Poor's Manual of the Railroads of the United States, later shortened to Poor's Manual of Railroads, was a reference book by Henry Varnum Poor intended for investors and published annually from 1868 to 1924.

==History==
Each volume detailed the history, ownership, equipment, and finances of railroads in the United States, including maps of the largest railroad systems at that point in time. Later editions would limit the scope to steam-powered railroads while expanding the coverage to include Canada and the principal railroads of Mexico, Cuba, and Central America.

In addition to the 57 annual volumes that were published, supplements were occasionally produced under the title Intermediate Manual of Railroads, and a companion Directory of Railway Officials was also introduced. In 1922, a collaboration with Moody's resulted in a collection of the Manual with other financial documents under the title Moodys Manual of Railroads and Corporation Securities.

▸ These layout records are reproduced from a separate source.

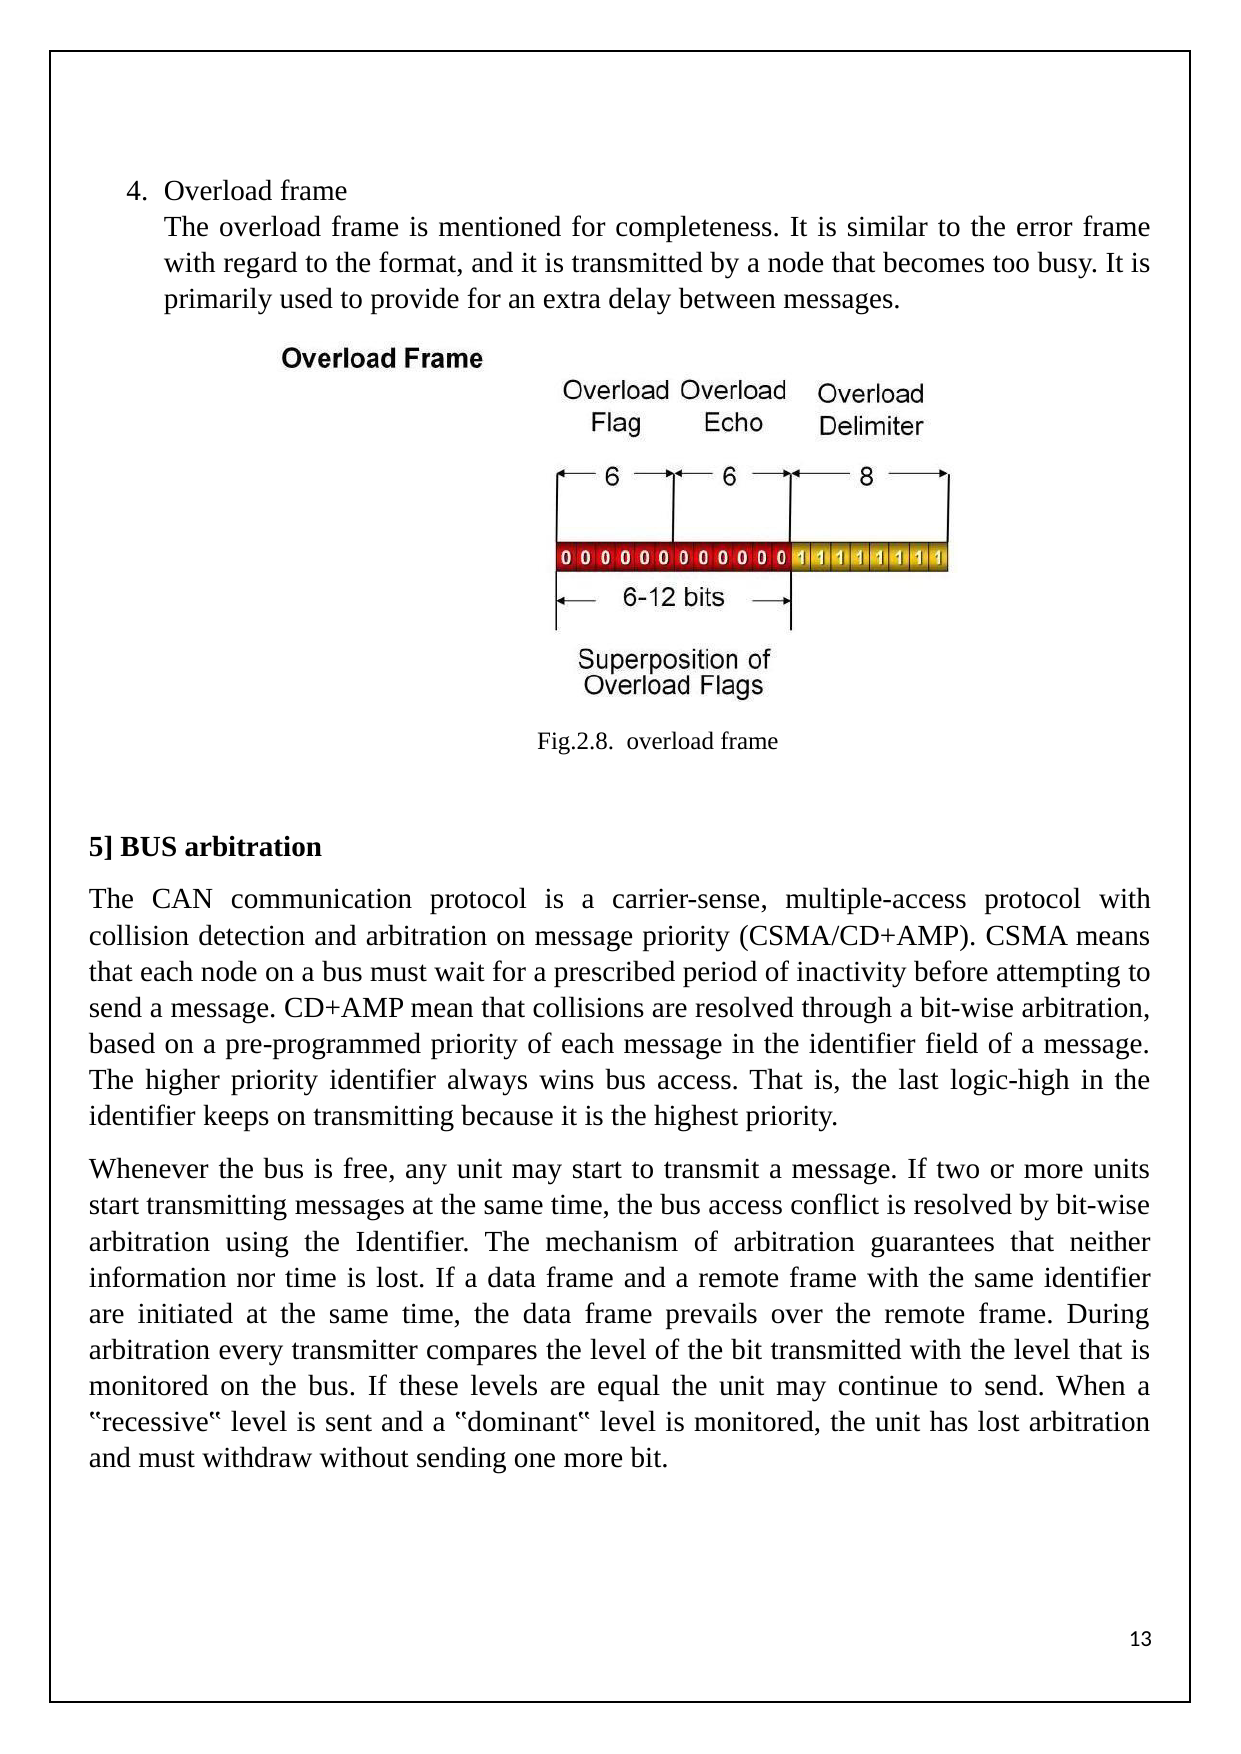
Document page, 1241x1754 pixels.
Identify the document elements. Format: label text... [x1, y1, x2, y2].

list Fig.2.8. overload frame [164, 726, 1152, 755]
text Whenever the bus is free, any unit may start to transmit a message. If two or more units start transmitting messages at the same time, the bus access conflict is resolved by bit-wise arbitration using the Identifier. The mechanism of arbitration guarantees that neither information nor time is lost. If a data frame and a remote frame with the same identifier are initiated at the same time, the data frame prevails over the remote frame. During arbitration every transmitter compares the level of the bit transmitted with the level that is monitored on the bus. If these levels are equal the unit may continue to send. When a ‟recessive‟ level is sent and a ‟dominant‟ level is monitored, the unit has lost arbitration and must withdraw without sending one more bit. [89, 1151, 1152, 1474]
text The CAN communication protocol is a carrier-sense, multiple-access protocol with collision detection and arbitration on message priority (CSMA/CD+AMP). CSMA means that each node on a bus must wait for a prescribed period of inactivity before attempting to send a message. CD+AMP mean that collisions are resolved through a bit-wise arbitration, based on a pre-programmed priority of each message in the identifier field of a message. The higher priority identifier always wins bus access. That is, the last logic-high in the identifier keeps on transmitting because it is the highest priority. [89, 882, 1152, 1132]
list The overload frame is mentioned for completeness. It is similar to the error frame with regard to the format, and it is transmitted by a node that becomes too busy. It is primarily used to provide for an extra delay between messages. [164, 209, 1152, 315]
list Overload frame [126, 173, 1152, 206]
text 5] BUS arbitration [89, 829, 1152, 862]
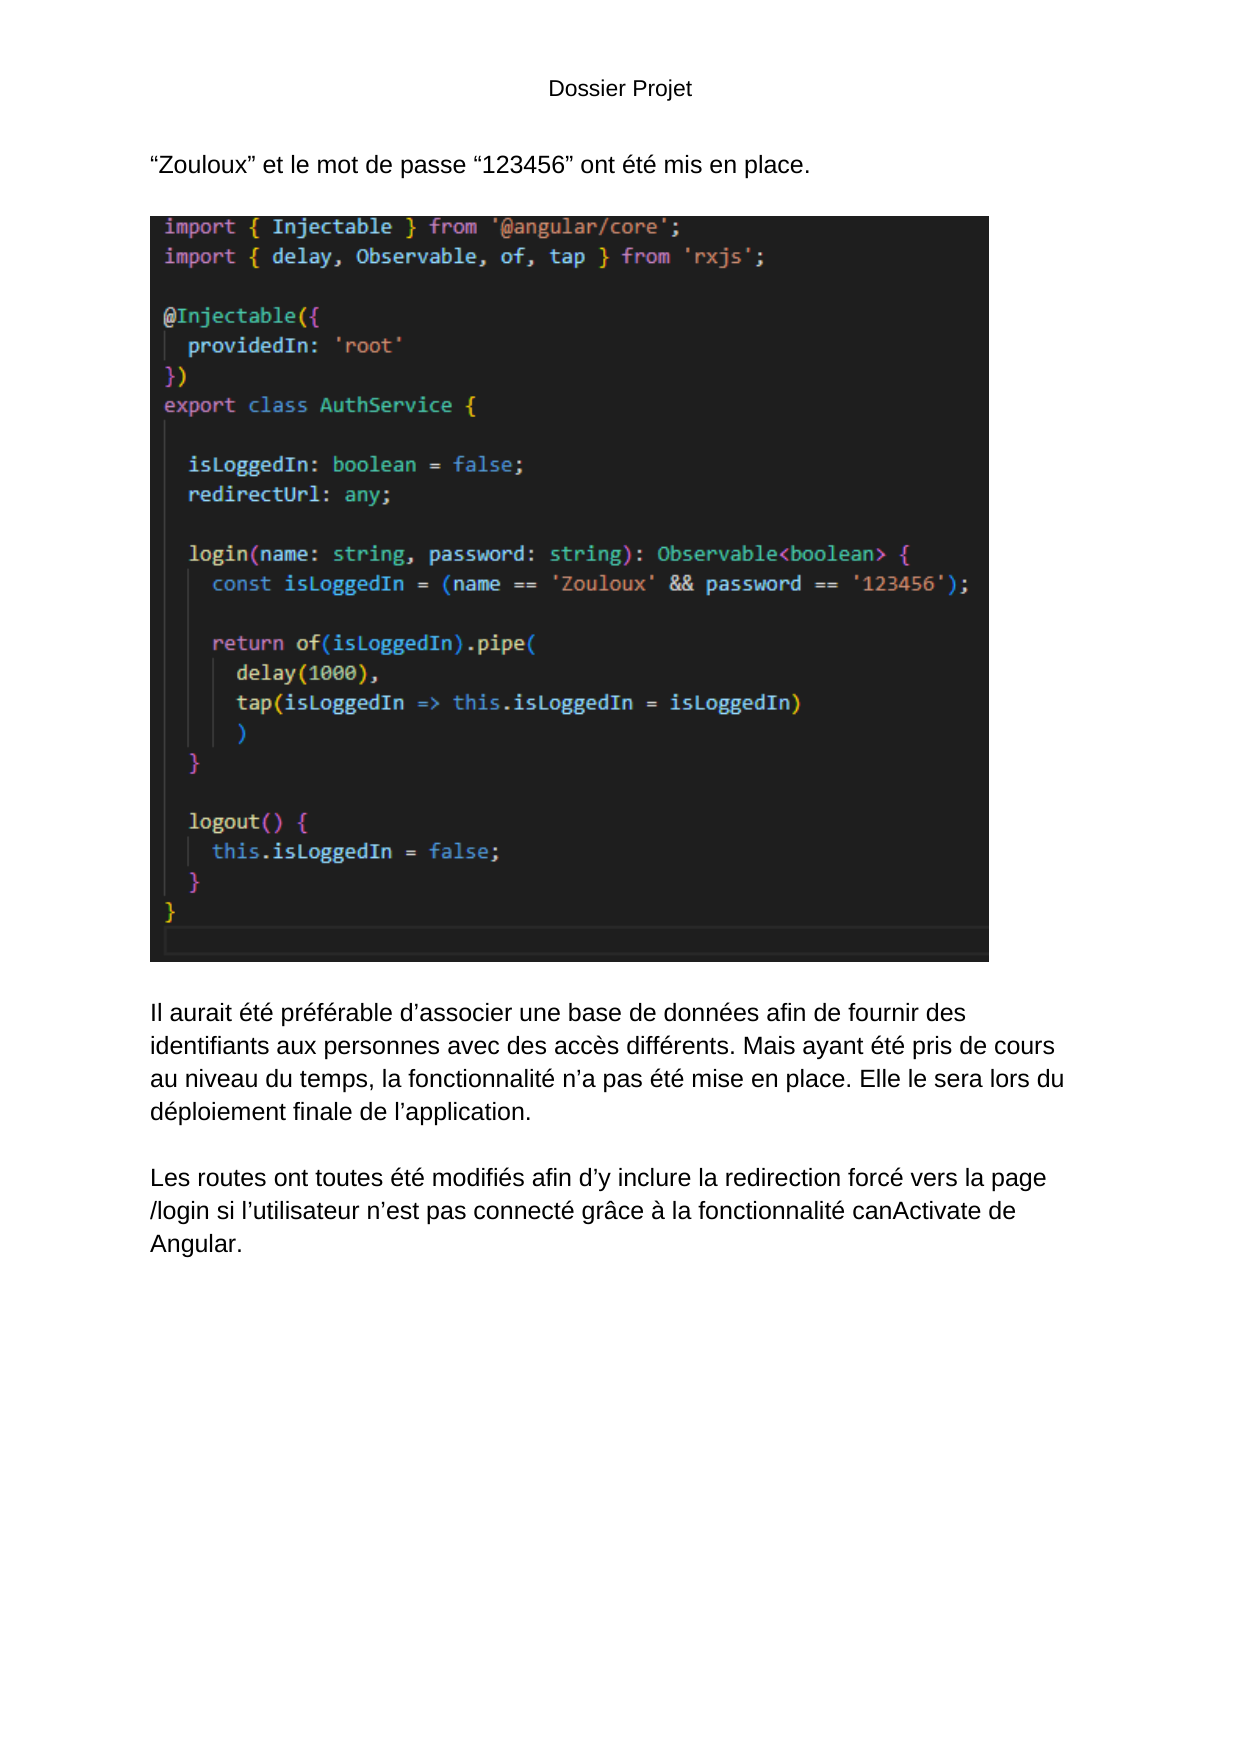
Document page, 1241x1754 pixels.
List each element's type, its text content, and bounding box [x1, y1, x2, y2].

picture [150, 216, 989, 962]
text “Zouloux” et le mot de passe “123456” ont été mis en place. [150, 150, 1090, 179]
text Les routes ont toutes été modifiés afin d’y inclure la redirection forcé vers la page /login si l’utilisateur n’est pas connecté grâce à la fonctionnalité canActivate de Angular. [150, 1163, 1090, 1258]
text Il aurait été préférable d’associer une base de données afin de fournir des identifiants aux personnes avec des accès différents. Mais ayant été pris de cours au niveau du temps, la fonctionnalité n’a pas été mise en place. Elle le sera lors du déploiement finale de l’application. [150, 998, 1090, 1126]
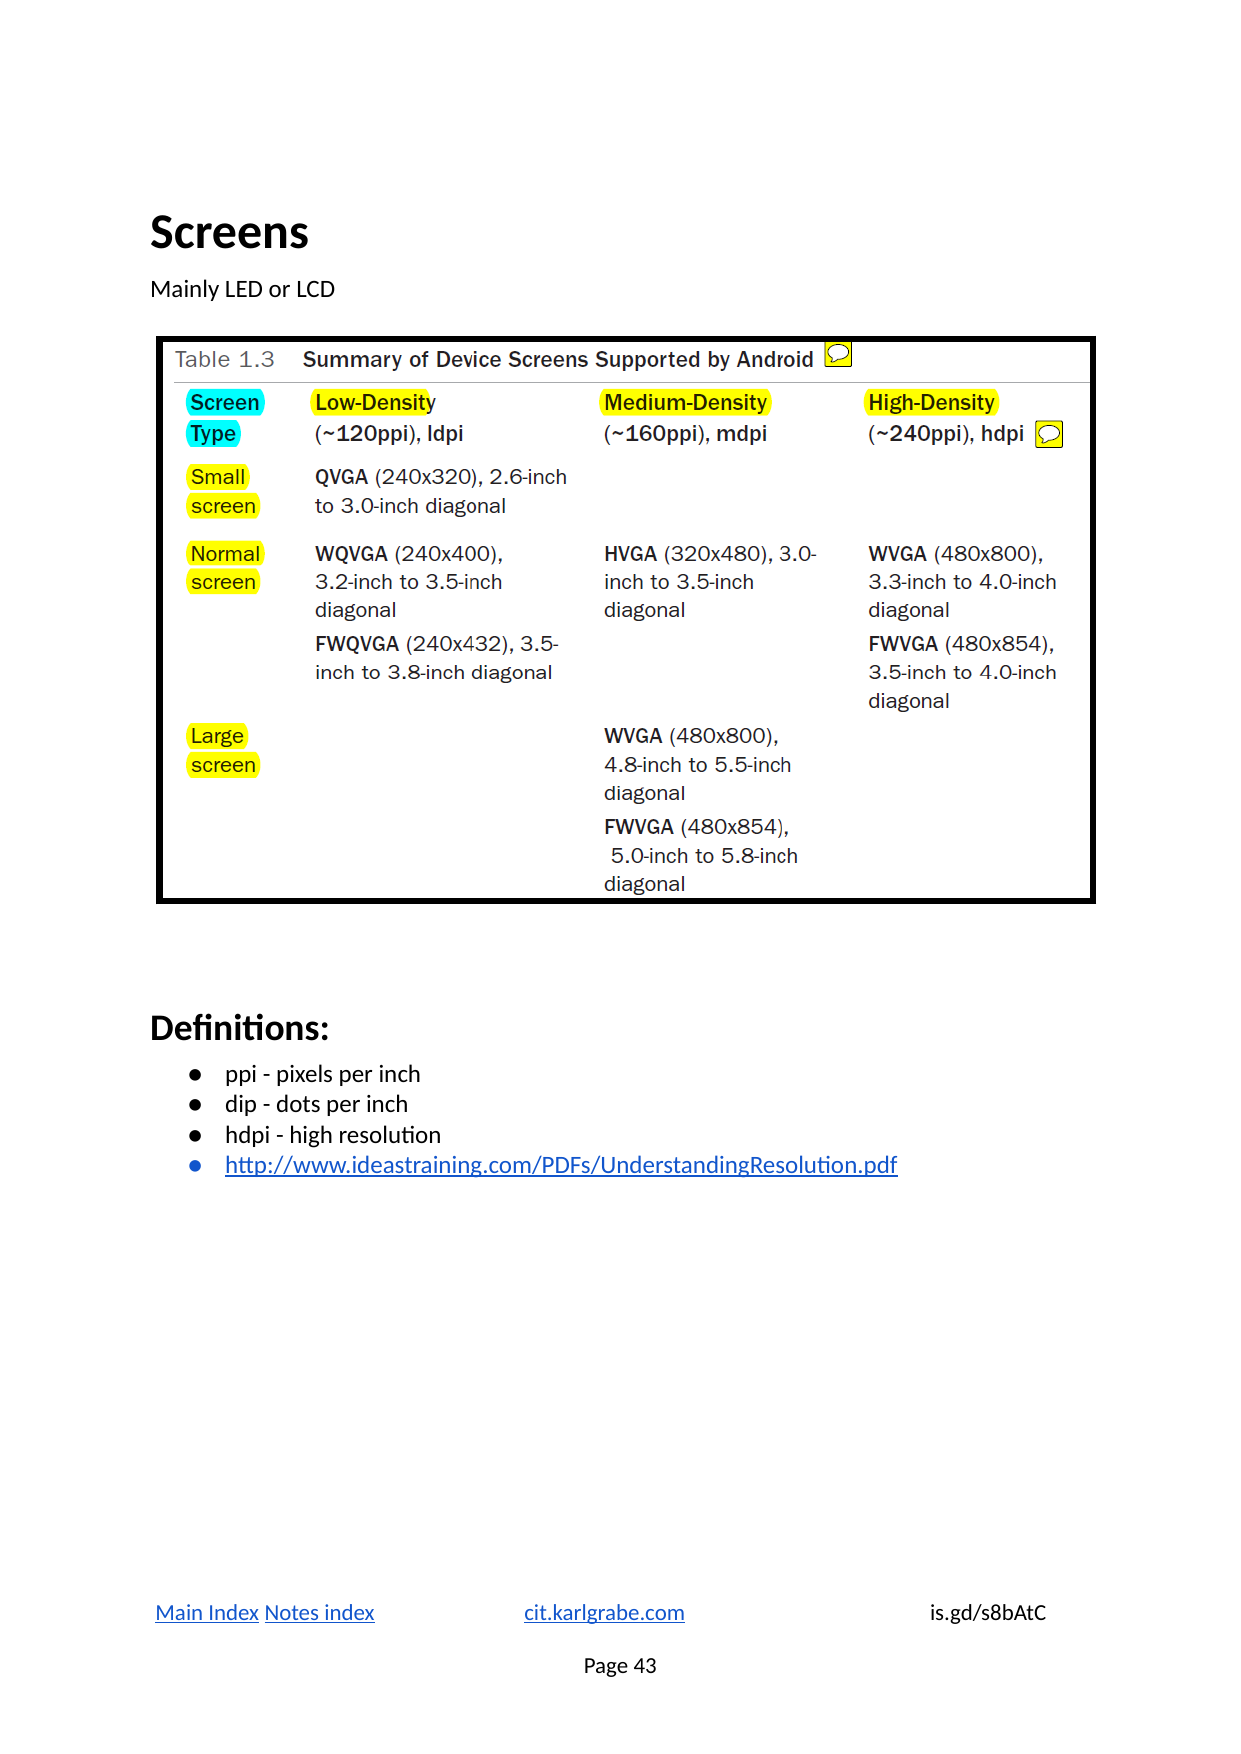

Henry Varnum Poor initially published the books with his son, Henry William Poor, as a follow-up to his 1860 book History of Railroads and Canals in the United States. The Manual's success led to annual updates funded by advertisements inside the book from manufacturers, banks, and insurance companies that did business in the railroad industry. After the author's death in 1905, the works would continue to be released by Poor's Publishing Company, a predecessor of Standard & Poor's.